Fifteen years ago, maybe more, I saw a little Blue Willow table made out of ceramic at TJ Maxx. By the time I thought about it and decided I couldn’t live without it, it was gone. And I have repented ever since.
Every time I see one in a picture on someone’s porch, I wish I had bought that when I saw it.
Well DUH! There is nothing you cannot find now. I went on Amazon. It’s just a matter of choosing the one I want.
You can spend a lot if you want. This Pierced Garden Seat from Ethan Allen is beautiful!
They show it used as a side table or as accent furniture.
But you can get one at a much lower price. The Blue Glazed Ceramic Gateless Mist Chinoiserie Garden Stool from Safavieh’s Castle Gardens Collection is very reasonably priced! It looks very like the one I did not get so many years ago.
The Ocean Jewel Chinoiserie Garden Stool from Safavieh’s Castle Gardens Collection has figures in cobalt.
MD Group imports this Square Chinese Garden Stool in traditional blue and white floral pattern. Here they show it as a great place to keep your towel in the bathroom.
Here they show the cobalt blue floral MD Group Square Chinese Garden Stool bringing color and pattern to this porch.
This Blue and White Ceramic Garden Stool is less Chinese looking, but I just love it. The branches, leaves, flowers and birds, all painted in cobalt over bright white with a high gloss glaze… just beautiful!

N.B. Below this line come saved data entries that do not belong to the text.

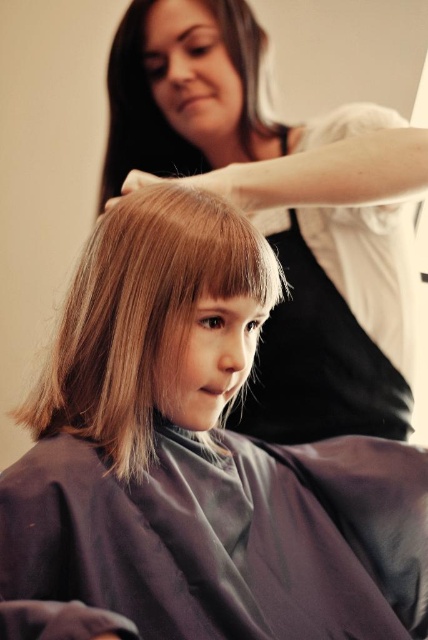
Does point (285, 376) come farther from viewer compared to point (309, 333)?

Yes.

Which is more to the right, matte white shirt at upper center or black fabric apron at upper center?

From the viewer's perspective, black fabric apron at upper center appears more on the right side.

I want to click on matte white shirt at upper center, so click(232, 115).

Image resolution: width=428 pixels, height=640 pixels. What are the coordinates of `matte white shirt at upper center` in the screenshot? It's located at (232, 115).

Who is lower down, blonde hair at center or blonde smooth hair at center?

Positioned lower is blonde hair at center.

Between point (110, 474) and point (109, 307), which one is positioned behind?

The point (109, 307) is behind.

Between point (142, 355) and point (234, 316), which one is positioned in front?

Point (142, 355) is more forward.

The image size is (428, 640). What are the coordinates of `blonde hair at center` in the screenshot? It's located at (199, 456).

Find the location of `blonde hair at center`. blonde hair at center is located at coordinates (199, 456).

Which is in front, point (416, 541) or point (276, 131)?

Positioned in front is point (416, 541).

Locate an element on the screen. The height and width of the screenshot is (640, 428). blonde hair at center is located at coordinates (199, 456).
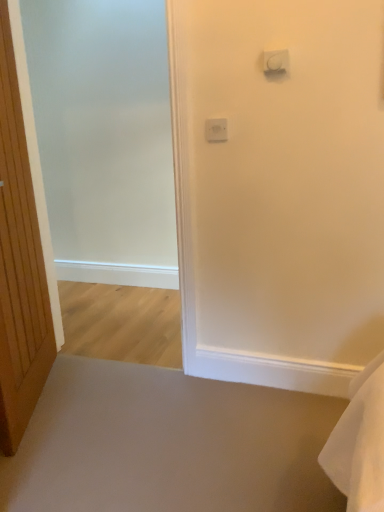
Question: Is frosted glass screen door at left spatially inside wooden door at left, or outside of it?

Choices:
 (A) outside
 (B) inside

Answer: (A)

Question: Visually, is frosted glass screen door at left positioned to the left or to the right of wooden door at left?

Choices:
 (A) left
 (B) right

Answer: (B)

Question: Considering the real-world distances, which object is closest to the frosted glass screen door at left?

Choices:
 (A) white plastic light switch at upper center, marked as the first light switch in a top-to-bottom arrangement
 (B) white plastic light switch at upper center, positioned as the second light switch in top-to-bottom order
 (C) wooden door at left

Answer: (C)

Question: Which object is the farthest from the white plastic light switch at upper center, the 1th light switch positioned from the left?

Choices:
 (A) wooden door at left
 (B) white plastic light switch at upper center, the 1th light switch from the right
 (C) frosted glass screen door at left

Answer: (C)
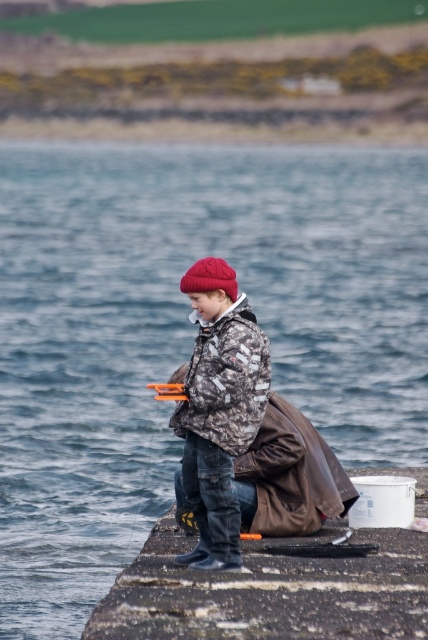
You are standing on the pier and want to hand a fishing lure to the child wearing both the camouflage jacket at center and the red woolen hat at center. Which item should you grab first to ensure you reach the correct person?

You should grab the red woolen hat at center first because the camouflage jacket at center is to the right of it, so the child wearing both items is located where the red woolen hat at center is positioned to the left of the camouflage jacket at center.

You are planning to take a photo of the child wearing both the camouflage jacket at center and the red woolen hat at center. Which clothing item has a greater width when viewed from the front?

The camouflage jacket at center has a greater width than the red woolen hat at center.

You are a photographer trying to capture a candid shot of the child fishing. You notice the camouflage jacket at center and the red woolen hat at center. Which item should you focus on to ensure the subject is fully visible in the frame?

The camouflage jacket at center is taller than the red woolen hat at center, so focusing on the camouflage jacket at center will ensure the subject is fully visible in the frame since it is taller and likely covers more of the child.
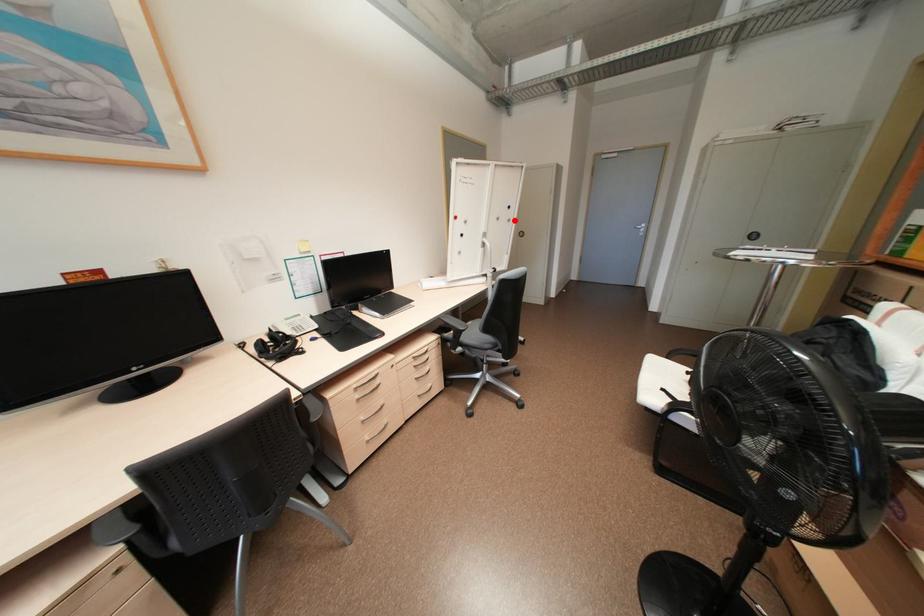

And last, doesn’t this have a Japanese feeling? With the cherry blossoms in white on a dark cobalt blue background?
And there are so many more! It’s just a matter of choosing which!

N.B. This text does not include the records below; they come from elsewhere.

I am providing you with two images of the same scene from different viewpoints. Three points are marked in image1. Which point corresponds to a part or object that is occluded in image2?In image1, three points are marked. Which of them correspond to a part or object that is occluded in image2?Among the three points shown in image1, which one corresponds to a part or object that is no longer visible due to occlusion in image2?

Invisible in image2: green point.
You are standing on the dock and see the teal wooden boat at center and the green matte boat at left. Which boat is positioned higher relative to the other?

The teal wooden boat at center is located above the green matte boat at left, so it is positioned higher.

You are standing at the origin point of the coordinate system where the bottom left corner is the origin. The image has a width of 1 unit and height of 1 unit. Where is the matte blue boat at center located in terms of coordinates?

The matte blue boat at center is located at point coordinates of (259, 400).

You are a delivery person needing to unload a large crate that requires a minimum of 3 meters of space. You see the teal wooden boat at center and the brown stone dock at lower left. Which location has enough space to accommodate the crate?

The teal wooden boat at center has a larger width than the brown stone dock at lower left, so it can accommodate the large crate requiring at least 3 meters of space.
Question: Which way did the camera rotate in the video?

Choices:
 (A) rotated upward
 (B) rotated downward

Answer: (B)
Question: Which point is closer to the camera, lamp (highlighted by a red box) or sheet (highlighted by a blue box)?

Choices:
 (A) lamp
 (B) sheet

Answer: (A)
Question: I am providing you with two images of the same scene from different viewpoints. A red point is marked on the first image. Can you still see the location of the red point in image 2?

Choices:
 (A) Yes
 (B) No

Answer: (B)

Short History of Chinese Garden Stool
So, what is the story? It is not actually a little table. They are garden stools, originally from China. Garden seats, made of wood, have been found in paintings and in archeological digs going way way way back. They think the first porcelain garden stools were based on these barrel shaped or drum shaped wooden seats. Later garden stools made of stone or glazed stoneware or porcelain were incorporated into traditional courtyard gardens.
The garden stools we see now have been exported for at least 300 years.